Gilson Ramos tem inelegibilidade mantida pelo TRE-SE após caso envolvendo rádio

11/08/2026 às 15:55:55

O Tribunal Regional Eleitoral de Sergipe (TRE-SE) manteve, por 6 votos a 1, a condenação do radialista Gilson Ramos, conhecido como “Gata Amarrada”, por uso indevido de meio de comunicação social durante as eleições municipais de 2024. O processo envolve a programação da Rádio Comunitária Itanhy FM, em Santa Luzia do Itanhy, e resultou na manutenção da inelegibilidade do comunicador e de outros investigados.

Gilson foi condenado juntamente com Márcio Rezende Santos Costa, conhecido como Marcinho Maravilha, que disputou a Prefeitura de Santa Luzia do Itanhy naquele pleito. Segundo o entendimento da Justiça Eleitoral, a programação da emissora teria sido utilizada sistematicamente para favorecer a candidatura de Marcinho e veicular conteúdos contrários à administração municipal da época.

Para o TRE-SE, a atuação ultrapassou os limites da atividade jornalística e interferiu na igualdade de condições entre os candidatos. No caso específico de Gilson Ramos, a Justiça Eleitoral considerou que ele exercia a função de dirigente de fato da emissora e possuía participação efetiva na condução da rádio.

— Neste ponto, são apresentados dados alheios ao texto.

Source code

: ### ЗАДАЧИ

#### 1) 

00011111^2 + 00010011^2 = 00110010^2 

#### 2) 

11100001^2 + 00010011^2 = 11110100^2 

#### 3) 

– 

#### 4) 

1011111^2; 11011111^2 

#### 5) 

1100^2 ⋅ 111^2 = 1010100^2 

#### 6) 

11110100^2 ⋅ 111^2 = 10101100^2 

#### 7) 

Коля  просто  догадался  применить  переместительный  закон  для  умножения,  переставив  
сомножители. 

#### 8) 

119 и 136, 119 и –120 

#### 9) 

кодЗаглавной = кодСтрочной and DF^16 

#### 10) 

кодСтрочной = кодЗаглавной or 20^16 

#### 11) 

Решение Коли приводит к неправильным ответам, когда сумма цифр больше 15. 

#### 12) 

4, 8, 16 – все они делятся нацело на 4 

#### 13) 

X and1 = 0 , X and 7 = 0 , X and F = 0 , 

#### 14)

A conclusão sobre a atuação do radialista foi utilizada para fundamentar sua responsabilização pelo uso considerado irregular do meio de comunicação durante a disputa eleitoral. Com o julgamento do recurso, a Corte manteve a inelegibilidade de Gilson Ramos e Marcinho Maravilha.

Cleomar Menezes da Silveira e José Valter Conceição Santos também tiveram as respectivas inelegibilidades mantidas pelo tribunal. A decisão, portanto, alcançou outros investigados relacionados às condutas analisadas pela Justiça Eleitoral.

Situação diferente ocorreu com o repórter Ricardo Machado Trindade. O TRE-SE afastou a inelegibilidade aplicada a ele ao entender que não ficou comprovado que o profissional tivesse poder de decisão sobre a linha editorial da rádio ou participação consciente nas irregularidades investigadas.

Por maioria de 6 votos a 1, a Corte manteve, assim, a condenação por uso indevido de meio de comunicação social e a inelegibilidade dos investigados alcançados pela decisão, entre eles Gilson Ramos e Marcinho Maravilha. O caso envolve a utilização de uma emissora de rádio durante o período eleitoral e os limites impostos pela legislação para evitar favorecimento de candidaturas.